- **What is being asked**
Print every entry word for word, but omit the pictures.

- **Change detection data**
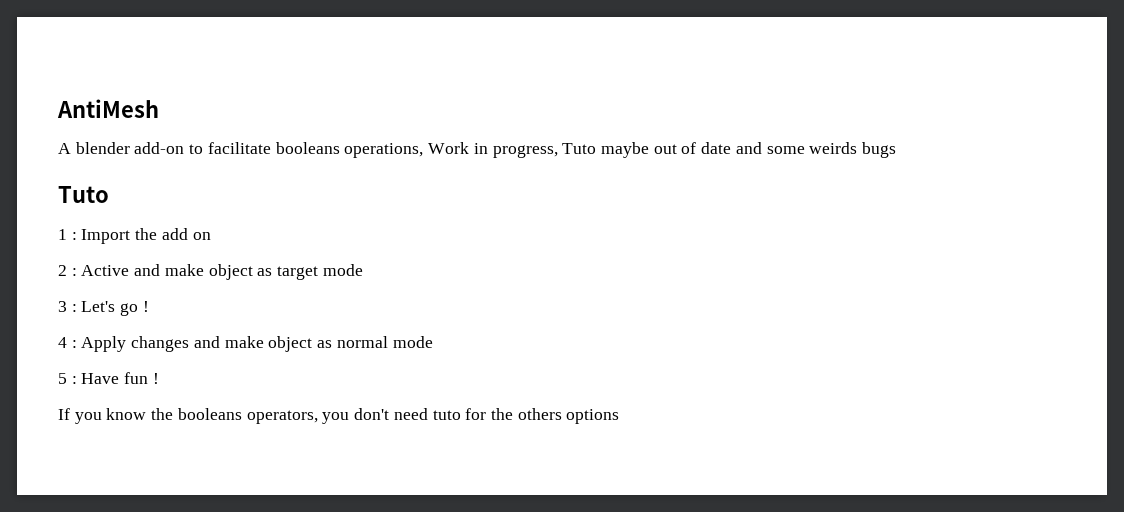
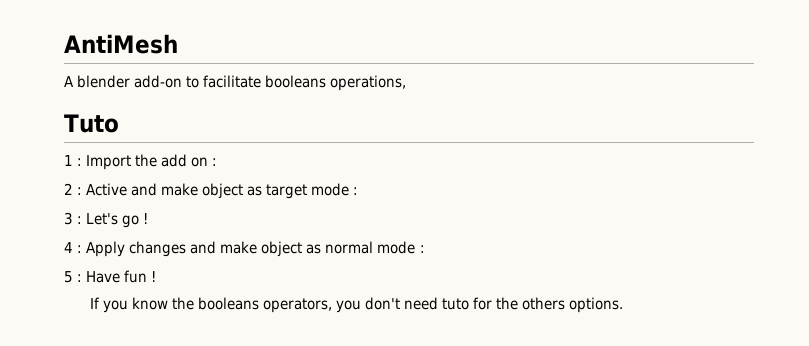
[428,142,897,158] Work in progress, Tuto maybe out of date and some weirds bugs -> (407, 83) none
(211, 236) none -> [212,158,218,166] :
(363, 270) none -> [353,187,359,195] :
(433, 342) none -> [419,245,425,253] :
[566,409,620,424] options -> [569,297,624,313] options.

- **Result for this exercise**
[428,142,897,158] Work in progress, Tuto maybe out of date and some weirds bugs -> (407, 83) none
(211, 236) none -> [212,158,218,166] :
(363, 270) none -> [353,187,359,195] :
(433, 342) none -> [419,245,425,253] :
[566,409,620,424] options -> [569,297,624,313] options.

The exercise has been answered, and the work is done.